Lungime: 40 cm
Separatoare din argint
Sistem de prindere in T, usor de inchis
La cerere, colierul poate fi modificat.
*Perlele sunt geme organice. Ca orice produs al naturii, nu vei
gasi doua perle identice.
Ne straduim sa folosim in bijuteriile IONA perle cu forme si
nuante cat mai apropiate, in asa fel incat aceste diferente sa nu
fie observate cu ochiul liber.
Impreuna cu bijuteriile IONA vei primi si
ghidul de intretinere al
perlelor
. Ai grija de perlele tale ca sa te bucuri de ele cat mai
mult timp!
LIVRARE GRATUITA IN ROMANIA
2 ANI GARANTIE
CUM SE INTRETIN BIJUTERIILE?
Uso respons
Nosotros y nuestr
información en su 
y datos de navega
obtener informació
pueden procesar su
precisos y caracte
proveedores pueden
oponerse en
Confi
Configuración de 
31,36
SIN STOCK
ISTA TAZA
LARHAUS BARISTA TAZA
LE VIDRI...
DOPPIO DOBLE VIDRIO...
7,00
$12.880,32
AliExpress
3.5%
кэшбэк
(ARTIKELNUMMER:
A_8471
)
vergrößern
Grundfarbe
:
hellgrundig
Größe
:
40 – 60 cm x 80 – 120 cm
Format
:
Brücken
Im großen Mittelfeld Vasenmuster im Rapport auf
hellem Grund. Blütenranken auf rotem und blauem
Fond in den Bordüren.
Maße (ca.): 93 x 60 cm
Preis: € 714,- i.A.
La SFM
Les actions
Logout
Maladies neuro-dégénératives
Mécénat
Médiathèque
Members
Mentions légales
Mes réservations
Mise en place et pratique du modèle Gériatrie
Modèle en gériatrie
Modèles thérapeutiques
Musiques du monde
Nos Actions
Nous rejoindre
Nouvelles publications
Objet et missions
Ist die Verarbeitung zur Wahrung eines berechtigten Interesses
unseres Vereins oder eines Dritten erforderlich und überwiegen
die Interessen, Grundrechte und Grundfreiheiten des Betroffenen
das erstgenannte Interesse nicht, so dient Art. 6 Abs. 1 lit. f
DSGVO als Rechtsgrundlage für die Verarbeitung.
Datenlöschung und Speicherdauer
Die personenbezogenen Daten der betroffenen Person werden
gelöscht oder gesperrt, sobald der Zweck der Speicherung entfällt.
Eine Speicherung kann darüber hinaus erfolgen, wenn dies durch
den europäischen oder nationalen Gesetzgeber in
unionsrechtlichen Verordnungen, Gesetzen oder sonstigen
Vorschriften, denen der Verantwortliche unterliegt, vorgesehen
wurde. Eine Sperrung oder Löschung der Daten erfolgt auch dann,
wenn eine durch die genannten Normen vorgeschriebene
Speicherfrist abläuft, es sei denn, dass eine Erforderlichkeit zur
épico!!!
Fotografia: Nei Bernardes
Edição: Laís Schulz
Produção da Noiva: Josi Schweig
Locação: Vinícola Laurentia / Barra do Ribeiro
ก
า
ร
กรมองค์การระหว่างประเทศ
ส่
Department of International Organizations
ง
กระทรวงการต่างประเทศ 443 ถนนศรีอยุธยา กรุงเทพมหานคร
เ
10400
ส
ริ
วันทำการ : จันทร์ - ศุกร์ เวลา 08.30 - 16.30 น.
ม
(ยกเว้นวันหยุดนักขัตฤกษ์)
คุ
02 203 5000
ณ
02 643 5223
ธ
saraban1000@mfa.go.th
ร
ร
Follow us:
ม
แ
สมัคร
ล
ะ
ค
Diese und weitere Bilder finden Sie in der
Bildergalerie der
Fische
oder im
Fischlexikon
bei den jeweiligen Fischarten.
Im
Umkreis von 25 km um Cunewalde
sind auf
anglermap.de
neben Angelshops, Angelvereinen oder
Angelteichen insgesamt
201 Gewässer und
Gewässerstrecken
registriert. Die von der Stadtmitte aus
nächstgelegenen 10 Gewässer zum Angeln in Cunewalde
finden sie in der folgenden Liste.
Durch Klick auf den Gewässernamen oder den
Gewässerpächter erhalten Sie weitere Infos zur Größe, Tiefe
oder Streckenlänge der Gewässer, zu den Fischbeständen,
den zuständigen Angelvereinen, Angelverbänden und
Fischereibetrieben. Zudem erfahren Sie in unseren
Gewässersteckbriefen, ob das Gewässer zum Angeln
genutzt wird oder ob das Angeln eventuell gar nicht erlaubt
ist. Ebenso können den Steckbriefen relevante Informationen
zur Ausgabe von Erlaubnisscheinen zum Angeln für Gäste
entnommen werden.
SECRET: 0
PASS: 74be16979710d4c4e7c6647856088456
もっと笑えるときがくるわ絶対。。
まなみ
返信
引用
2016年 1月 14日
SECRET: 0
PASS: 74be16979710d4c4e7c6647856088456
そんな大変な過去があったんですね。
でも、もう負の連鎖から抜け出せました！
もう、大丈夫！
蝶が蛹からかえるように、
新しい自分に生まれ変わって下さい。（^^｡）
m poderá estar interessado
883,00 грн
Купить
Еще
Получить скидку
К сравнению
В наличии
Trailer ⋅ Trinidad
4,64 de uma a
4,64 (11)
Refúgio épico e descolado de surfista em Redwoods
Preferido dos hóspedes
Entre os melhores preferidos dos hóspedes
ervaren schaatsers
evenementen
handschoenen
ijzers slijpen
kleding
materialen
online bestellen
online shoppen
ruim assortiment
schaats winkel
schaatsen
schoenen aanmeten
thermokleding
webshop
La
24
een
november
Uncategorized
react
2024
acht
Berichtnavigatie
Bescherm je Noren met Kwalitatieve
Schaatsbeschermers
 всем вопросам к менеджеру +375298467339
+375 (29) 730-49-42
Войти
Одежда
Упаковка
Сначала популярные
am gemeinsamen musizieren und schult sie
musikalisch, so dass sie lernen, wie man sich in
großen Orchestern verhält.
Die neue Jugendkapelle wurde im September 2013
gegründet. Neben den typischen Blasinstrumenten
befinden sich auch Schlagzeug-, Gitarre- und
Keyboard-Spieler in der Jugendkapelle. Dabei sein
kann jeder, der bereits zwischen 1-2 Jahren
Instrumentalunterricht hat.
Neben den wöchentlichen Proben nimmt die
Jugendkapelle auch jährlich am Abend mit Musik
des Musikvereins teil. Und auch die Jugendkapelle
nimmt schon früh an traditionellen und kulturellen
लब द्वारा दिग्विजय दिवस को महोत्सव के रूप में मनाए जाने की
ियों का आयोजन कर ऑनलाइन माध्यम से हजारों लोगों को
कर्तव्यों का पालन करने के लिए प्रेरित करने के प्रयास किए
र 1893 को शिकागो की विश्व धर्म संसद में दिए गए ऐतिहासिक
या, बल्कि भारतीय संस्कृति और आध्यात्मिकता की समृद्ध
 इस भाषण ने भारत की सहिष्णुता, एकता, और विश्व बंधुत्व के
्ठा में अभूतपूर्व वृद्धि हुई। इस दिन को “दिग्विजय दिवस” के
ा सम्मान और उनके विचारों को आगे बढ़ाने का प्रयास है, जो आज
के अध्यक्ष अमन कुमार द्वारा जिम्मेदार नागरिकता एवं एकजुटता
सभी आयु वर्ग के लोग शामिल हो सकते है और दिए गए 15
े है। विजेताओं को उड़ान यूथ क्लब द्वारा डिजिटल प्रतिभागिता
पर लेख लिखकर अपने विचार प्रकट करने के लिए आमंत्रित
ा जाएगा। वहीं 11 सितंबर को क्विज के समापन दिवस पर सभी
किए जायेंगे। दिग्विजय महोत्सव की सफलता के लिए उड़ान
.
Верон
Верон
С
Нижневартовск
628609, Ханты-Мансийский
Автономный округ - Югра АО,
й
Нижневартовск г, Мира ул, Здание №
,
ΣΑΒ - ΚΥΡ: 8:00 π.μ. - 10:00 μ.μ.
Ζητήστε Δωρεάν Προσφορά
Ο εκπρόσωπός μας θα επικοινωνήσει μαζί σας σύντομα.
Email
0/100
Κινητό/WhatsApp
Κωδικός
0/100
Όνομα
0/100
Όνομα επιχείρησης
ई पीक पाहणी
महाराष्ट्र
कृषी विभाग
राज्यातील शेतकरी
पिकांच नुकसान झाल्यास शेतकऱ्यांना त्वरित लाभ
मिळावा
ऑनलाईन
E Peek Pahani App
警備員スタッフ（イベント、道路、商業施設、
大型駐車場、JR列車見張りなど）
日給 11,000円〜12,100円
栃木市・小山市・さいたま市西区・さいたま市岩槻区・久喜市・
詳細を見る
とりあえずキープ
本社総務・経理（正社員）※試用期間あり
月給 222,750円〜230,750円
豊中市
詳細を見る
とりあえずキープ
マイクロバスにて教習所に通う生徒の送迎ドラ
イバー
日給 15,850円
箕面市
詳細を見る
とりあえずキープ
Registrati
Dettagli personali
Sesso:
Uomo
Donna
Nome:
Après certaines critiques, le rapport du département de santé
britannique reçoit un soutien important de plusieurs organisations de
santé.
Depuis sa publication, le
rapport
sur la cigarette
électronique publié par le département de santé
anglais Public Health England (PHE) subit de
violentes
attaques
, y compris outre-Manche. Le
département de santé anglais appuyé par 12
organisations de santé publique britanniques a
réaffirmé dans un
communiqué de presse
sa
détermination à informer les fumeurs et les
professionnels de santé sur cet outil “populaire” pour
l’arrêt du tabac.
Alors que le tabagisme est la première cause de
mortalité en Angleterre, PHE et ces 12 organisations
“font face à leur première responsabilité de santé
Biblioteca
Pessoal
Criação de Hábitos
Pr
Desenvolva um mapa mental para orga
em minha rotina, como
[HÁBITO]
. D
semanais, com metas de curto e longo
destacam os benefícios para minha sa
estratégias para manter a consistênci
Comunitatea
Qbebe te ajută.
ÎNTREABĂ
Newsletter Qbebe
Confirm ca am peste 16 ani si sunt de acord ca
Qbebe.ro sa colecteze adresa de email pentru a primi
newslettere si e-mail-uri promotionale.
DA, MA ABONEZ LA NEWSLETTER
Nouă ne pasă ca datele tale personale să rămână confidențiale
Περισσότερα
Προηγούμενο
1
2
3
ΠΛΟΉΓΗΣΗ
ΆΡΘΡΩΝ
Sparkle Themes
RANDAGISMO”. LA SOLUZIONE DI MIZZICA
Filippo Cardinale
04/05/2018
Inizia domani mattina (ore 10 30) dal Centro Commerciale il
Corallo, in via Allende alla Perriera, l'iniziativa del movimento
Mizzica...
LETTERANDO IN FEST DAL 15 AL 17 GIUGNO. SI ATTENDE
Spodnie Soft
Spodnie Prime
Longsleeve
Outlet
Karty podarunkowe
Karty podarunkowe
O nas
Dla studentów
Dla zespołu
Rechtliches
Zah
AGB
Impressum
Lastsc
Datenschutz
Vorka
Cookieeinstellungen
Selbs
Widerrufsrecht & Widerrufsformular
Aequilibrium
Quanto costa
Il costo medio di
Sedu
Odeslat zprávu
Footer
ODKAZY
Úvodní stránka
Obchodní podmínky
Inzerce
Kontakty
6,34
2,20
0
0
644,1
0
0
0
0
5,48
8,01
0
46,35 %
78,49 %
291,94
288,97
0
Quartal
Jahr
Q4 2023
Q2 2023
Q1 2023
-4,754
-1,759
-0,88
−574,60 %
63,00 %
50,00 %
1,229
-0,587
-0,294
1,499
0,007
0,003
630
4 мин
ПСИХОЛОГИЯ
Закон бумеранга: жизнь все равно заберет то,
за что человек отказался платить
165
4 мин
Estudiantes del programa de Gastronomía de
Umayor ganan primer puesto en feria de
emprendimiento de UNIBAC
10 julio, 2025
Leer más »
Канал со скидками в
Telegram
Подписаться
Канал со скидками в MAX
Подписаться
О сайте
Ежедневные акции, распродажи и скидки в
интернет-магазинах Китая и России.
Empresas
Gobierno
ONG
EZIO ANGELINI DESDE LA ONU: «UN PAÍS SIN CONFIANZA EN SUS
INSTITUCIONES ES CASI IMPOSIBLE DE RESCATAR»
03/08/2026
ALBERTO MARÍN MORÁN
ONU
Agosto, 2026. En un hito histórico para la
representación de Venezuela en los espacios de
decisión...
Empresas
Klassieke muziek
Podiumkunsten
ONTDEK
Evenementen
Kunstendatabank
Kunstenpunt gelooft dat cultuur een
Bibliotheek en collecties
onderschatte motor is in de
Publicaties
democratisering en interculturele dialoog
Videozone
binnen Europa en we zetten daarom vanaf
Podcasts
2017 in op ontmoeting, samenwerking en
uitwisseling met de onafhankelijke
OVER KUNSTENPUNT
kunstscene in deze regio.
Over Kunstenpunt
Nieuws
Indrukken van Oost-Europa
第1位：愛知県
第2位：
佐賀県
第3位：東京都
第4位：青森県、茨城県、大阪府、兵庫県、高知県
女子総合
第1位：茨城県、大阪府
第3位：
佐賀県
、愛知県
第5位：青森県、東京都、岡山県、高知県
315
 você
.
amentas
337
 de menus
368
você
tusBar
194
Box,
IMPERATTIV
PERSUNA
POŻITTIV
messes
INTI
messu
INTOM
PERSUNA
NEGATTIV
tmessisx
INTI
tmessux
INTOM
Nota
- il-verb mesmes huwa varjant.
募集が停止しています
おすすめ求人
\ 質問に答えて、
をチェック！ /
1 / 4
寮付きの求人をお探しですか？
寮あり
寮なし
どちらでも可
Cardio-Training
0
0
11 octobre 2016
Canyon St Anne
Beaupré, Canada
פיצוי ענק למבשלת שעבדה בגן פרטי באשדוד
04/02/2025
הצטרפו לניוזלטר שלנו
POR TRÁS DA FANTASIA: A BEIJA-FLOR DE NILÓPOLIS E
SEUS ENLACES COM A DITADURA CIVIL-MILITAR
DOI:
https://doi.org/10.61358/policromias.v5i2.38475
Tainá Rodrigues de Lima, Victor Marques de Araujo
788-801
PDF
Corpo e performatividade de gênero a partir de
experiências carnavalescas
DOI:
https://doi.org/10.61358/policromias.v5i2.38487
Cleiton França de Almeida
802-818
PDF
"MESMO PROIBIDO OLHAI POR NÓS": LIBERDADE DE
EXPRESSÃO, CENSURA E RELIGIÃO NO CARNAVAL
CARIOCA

REQUEST:
Put the lines from the start of the entries through the line containing "Ne straduim sa" into a Markdown table with the columns "Row" and "Line text", numbering each row and omitting blank lines.

YOUR RESPONSE:
| Row | Line text |
|---|---|
| 1 | Lungime: 40 cm |
| 2 | Separatoare din argint |
| 3 | Sistem de prindere in T, usor de inchis |
| 4 | La cerere, colierul poate fi modificat. |
| 5 | *Perlele sunt geme organice. Ca orice produs al naturii, nu vei |
| 6 | gasi doua perle identice. |
| 7 | Ne straduim sa folosim in bijuteriile IONA perle cu forme si |